In this interview, Thunell talks about Mentor’s involvement at the summit, the topics discussed, and the most shocking thing she learned.
A link to access all presentations will be available at the end of the interview.
What was the overall purpose of the summit? Who attended?
Yvonne Thunell (YT): Following a special wish of Pope Francis, the Pontifical Academies of Sciences (PAS) organized this seminar to bring together leading professionals, scientists, experts, medical doctors, researchers, practitioners, members of civil society, judges and academicians to examine and discuss possible innovative solutions to drug-related issues.
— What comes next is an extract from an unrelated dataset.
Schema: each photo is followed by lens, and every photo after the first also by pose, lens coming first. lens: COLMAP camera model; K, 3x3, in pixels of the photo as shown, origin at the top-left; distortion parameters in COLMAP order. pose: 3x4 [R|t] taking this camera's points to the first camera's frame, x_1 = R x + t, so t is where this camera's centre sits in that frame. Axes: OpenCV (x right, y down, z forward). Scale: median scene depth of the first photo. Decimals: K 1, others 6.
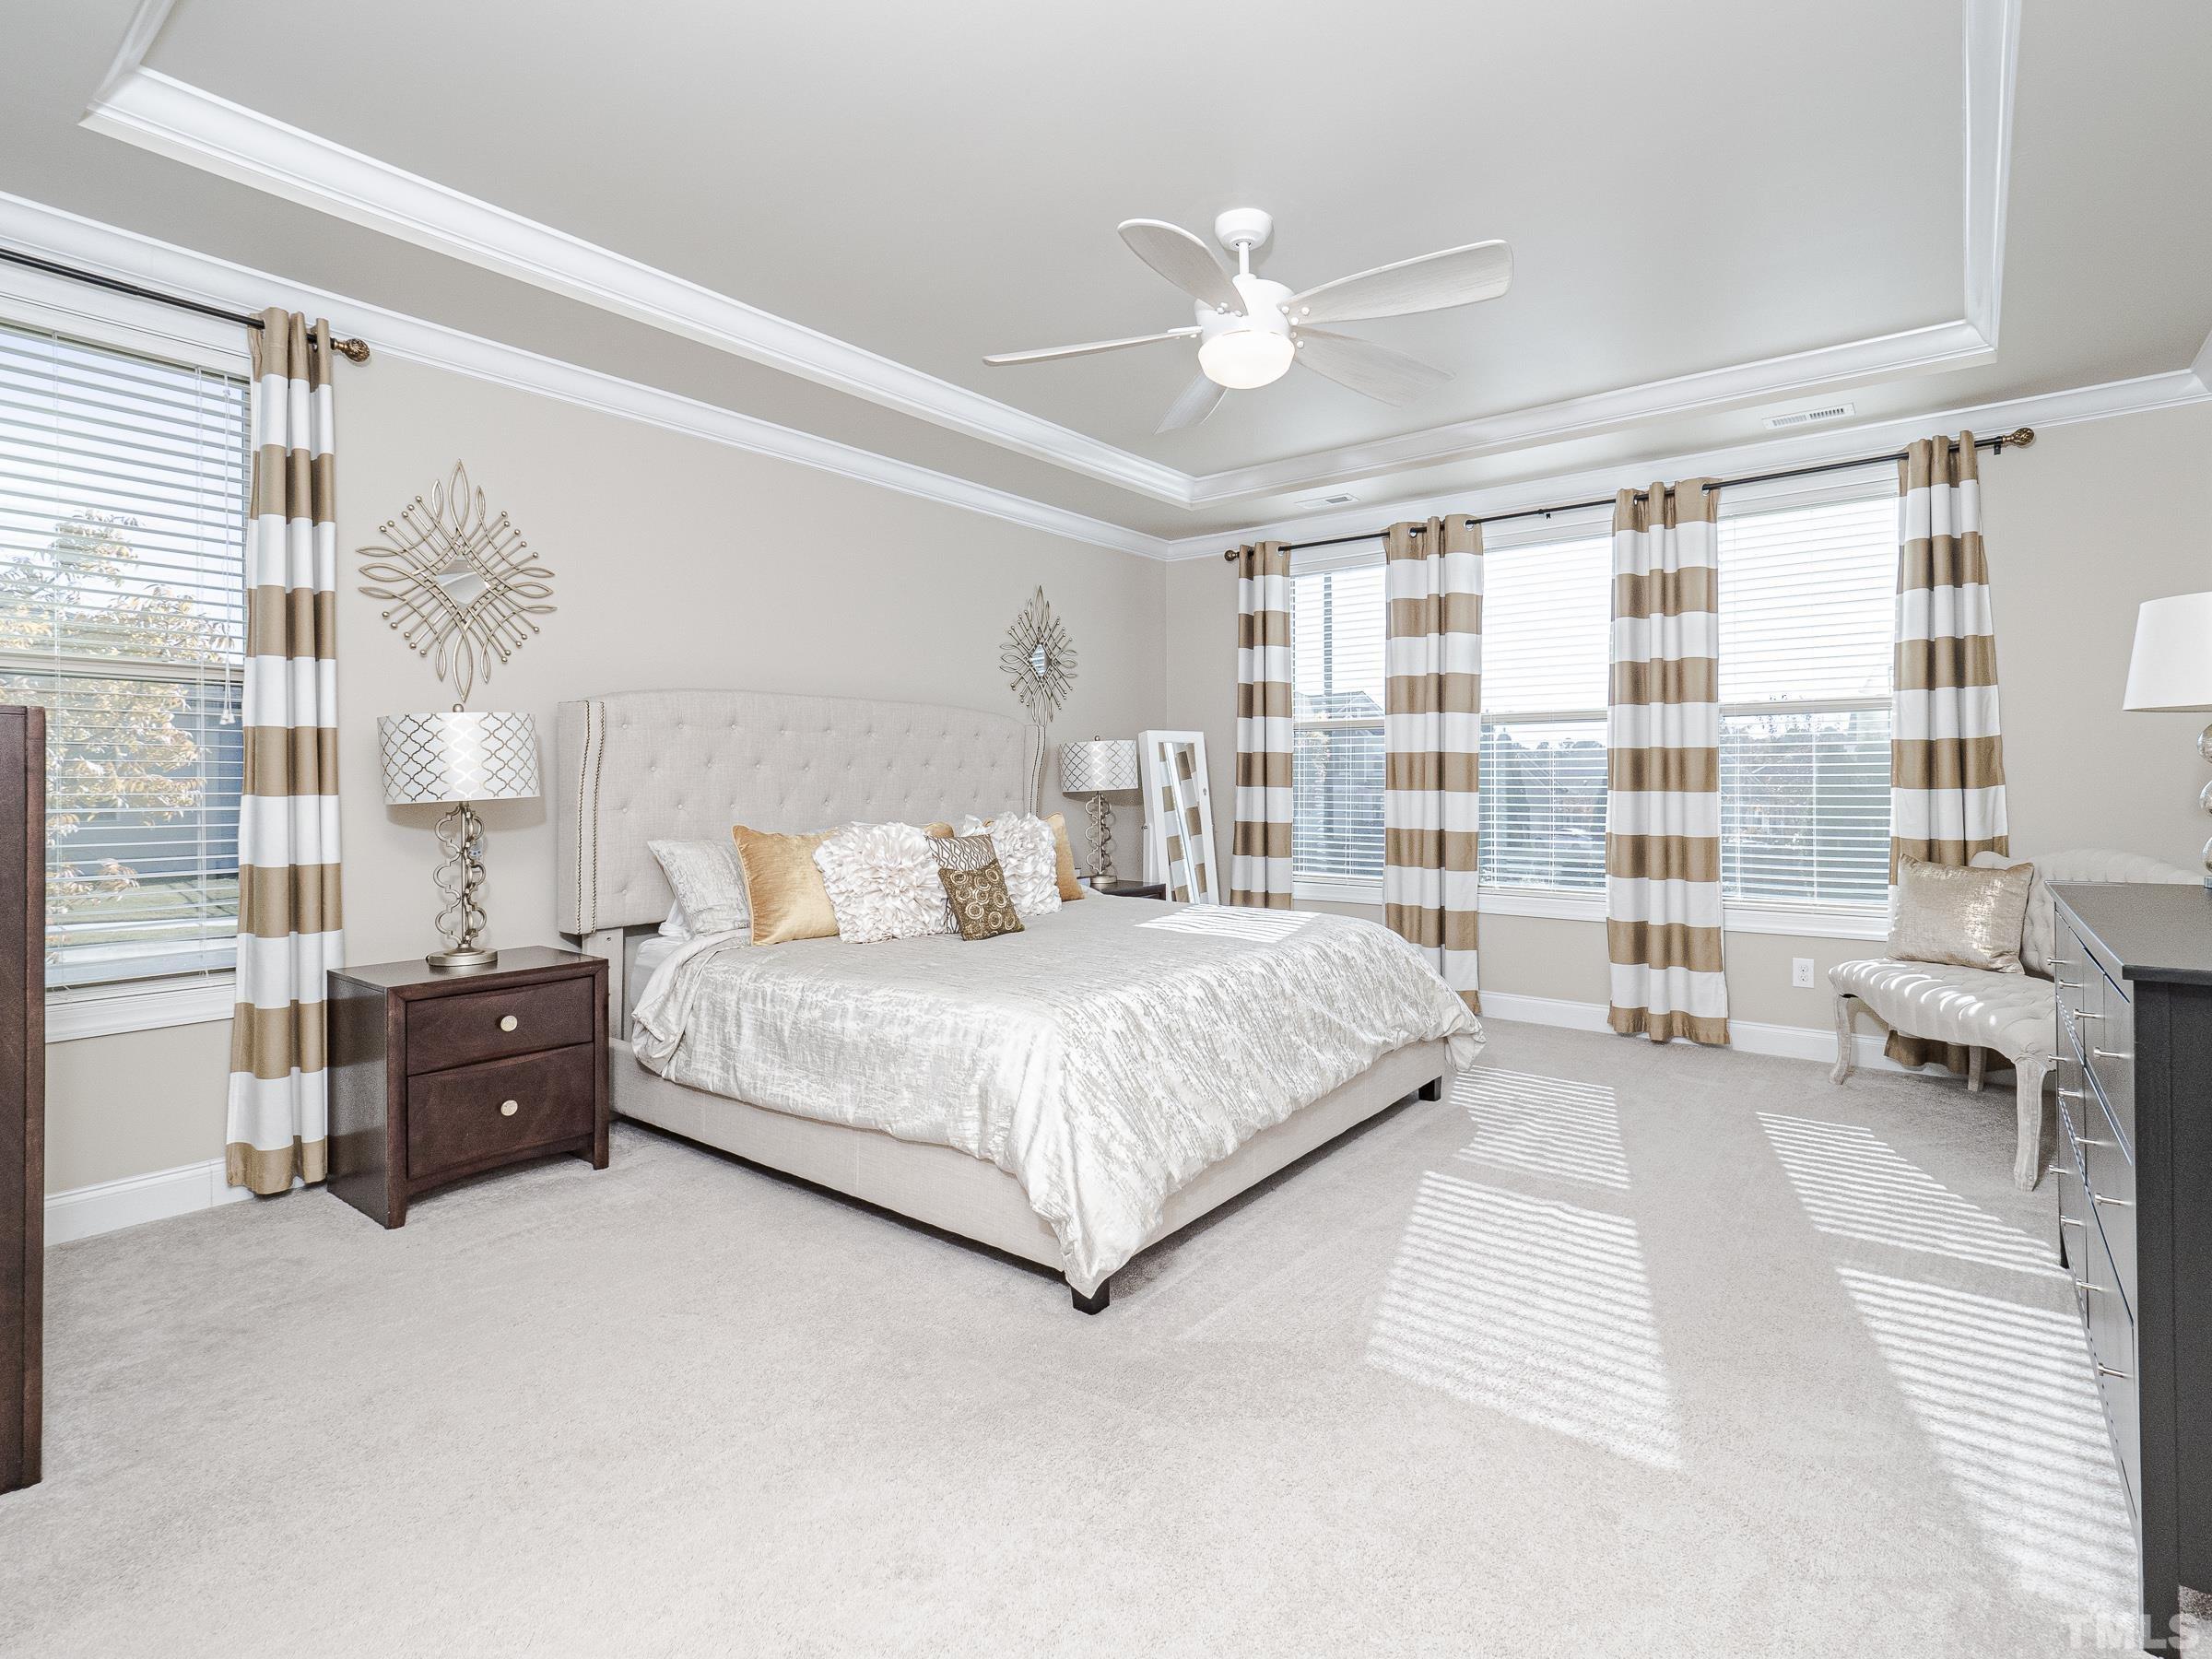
lens RADIAL K [[1090.9, 0, 1111.9], [0, 1090.9, 771.2], [0, 0, 1]] dist [-0.002376, -0.005618]
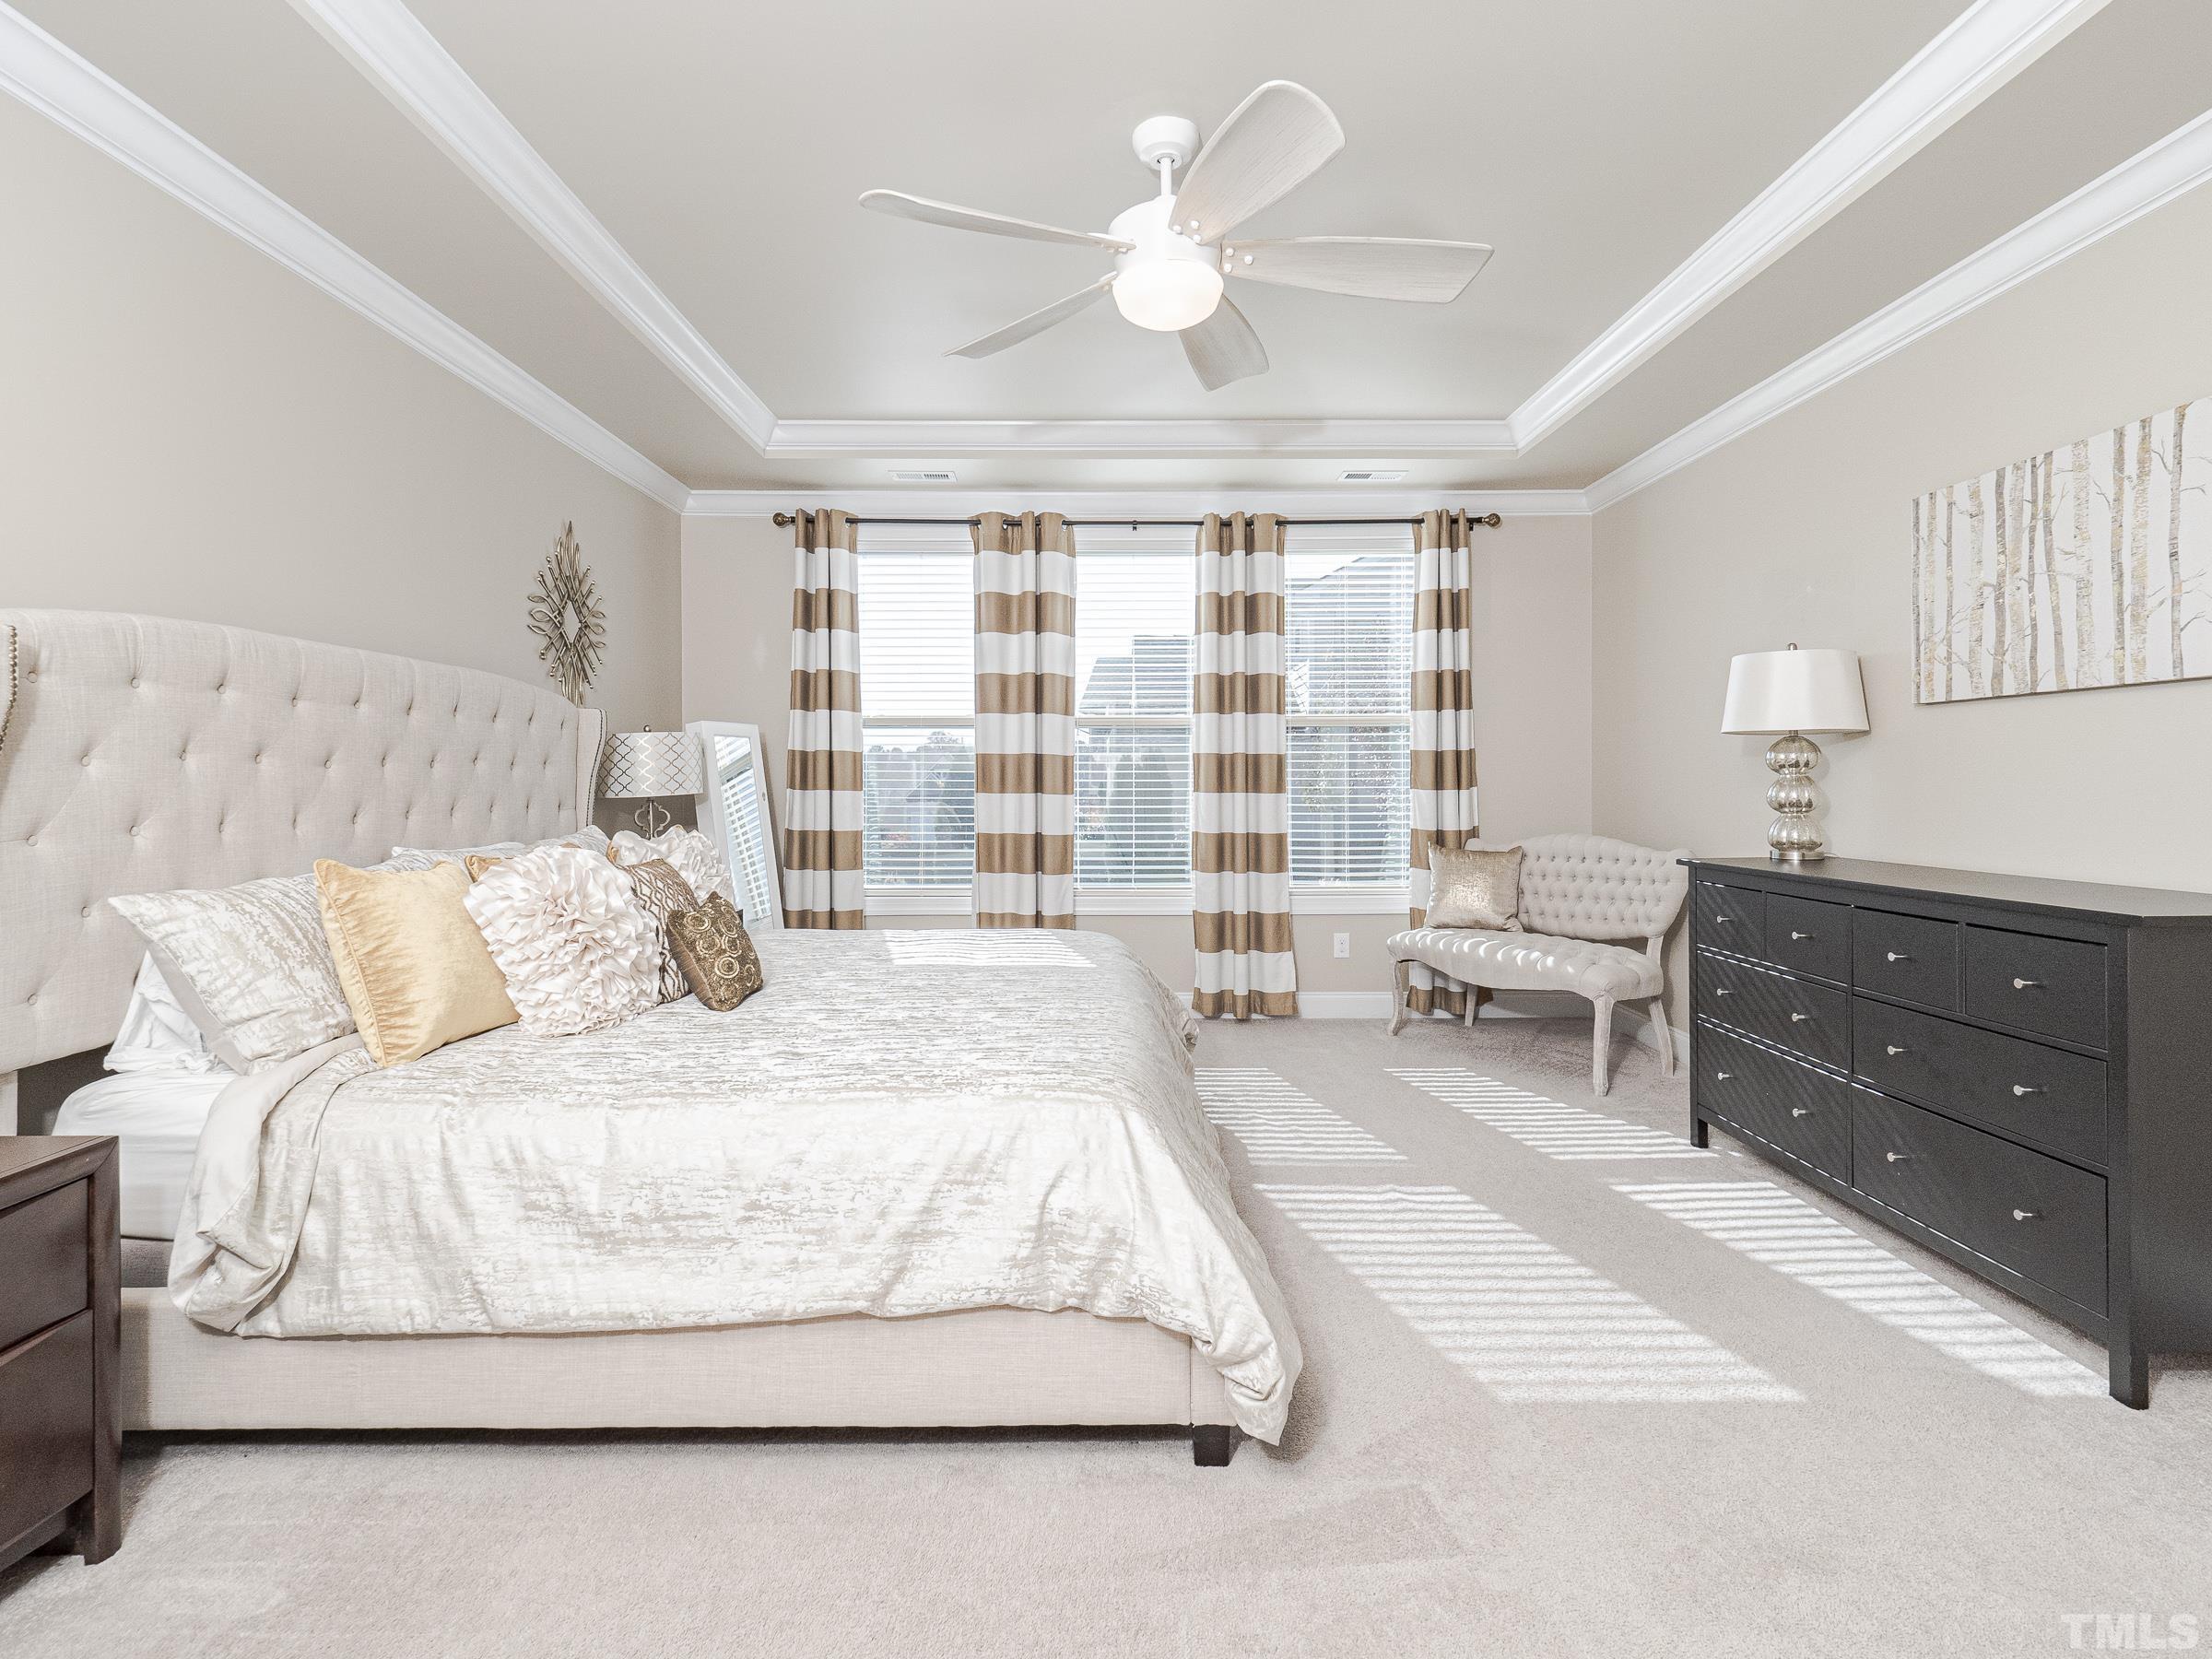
lens RADIAL K [[1088.2, 0, 1142.1], [0, 1088.2, 780.3], [0, 0, 1]] dist [-0.003396, -0.000924]
pose [[0.782335, 0.001776, 0.622855, -0.297427], [-0.005928, 0.999972, 0.004595, 0.001362], [-0.622829, -0.007287, 0.782324, 0.230070]]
Today, substance abuse problems are undeniably topical, since drugs are one of the scourges of our globalized world. The seminar focused specifically on the scientific aspect, such as the consequences of substance abuse on our bodies and brains, as well as the potential medical uses of certain drugs for specific diseases and disorders. Other aspects under discussion included the illicit and relatively easy production of drugs, strategies that fight the conditions fostering the use of drugs, exploitation of young children in criminal organizations that distribute narcotics, and effects of legalization on society. Particular attention was devoted to prevention of substance abuse among children and young people.
How and why was Mentor International involved?
YT: Mentor was involved at the specific request by Pope Francis to HM Queen Silvia since Mentor is the leading international prevention organization for youth. The Pope learned about Mentor when Her Majesty visited the Vatican in 2015. Several meetings between Mentor and the Pontifical Academy of Sciences led up to the formation of the agenda and the invitations to the speakers. Her Majesty introduced the seminar and I spoke on Preventing Drug Addiction in Children and Youth.
One of the main topics was the increasing legalization and decriminalization initiatives, especially of marijuana, in the United States. Can you discuss how the prevention work of Mentor fits into this new paradigm. Is focusing on prevention, especially among people, more important than ever?
YT: The effects of legalization was a topic covered by several scientists from the United States since many states have voted for legalization. It was clear in the presentations that the scientists presented findings on more severe problems related to use of marijuana than have been known earlier. Youth face more severe and long-term damages from marijuana use than adults. The products are packaged and marketed toward young people. As a prevention organization, we have a responsibility to protect youth from all recreational drugs.
Was there anything you learned from the summit that shocked you? What was your biggest takeaway?
YT: The most shocking was the marketing of both marijuana and new psychoactive substances toward the most vulnerable groups in society – children, youth, and poor people. The long-term damages to the brain are also greater than what was earlier known.
How do you think governments, scientists, and NGOs can, or should, work together on this global issue?
YT: I believe there is a need for a while new approach to stop the global epidemic of drug addiction. Addiction creates a chemical slavery which robs the individuals of their will. You can even go as far as to say it hi-jacks the brain and destroys the natural reward system in the brain. Governments, health and education authorities, and local communities need to work together with disseminating information, supporting parents, and particularly supporting children and youth. All NGOs working with youth have a very important role to fill.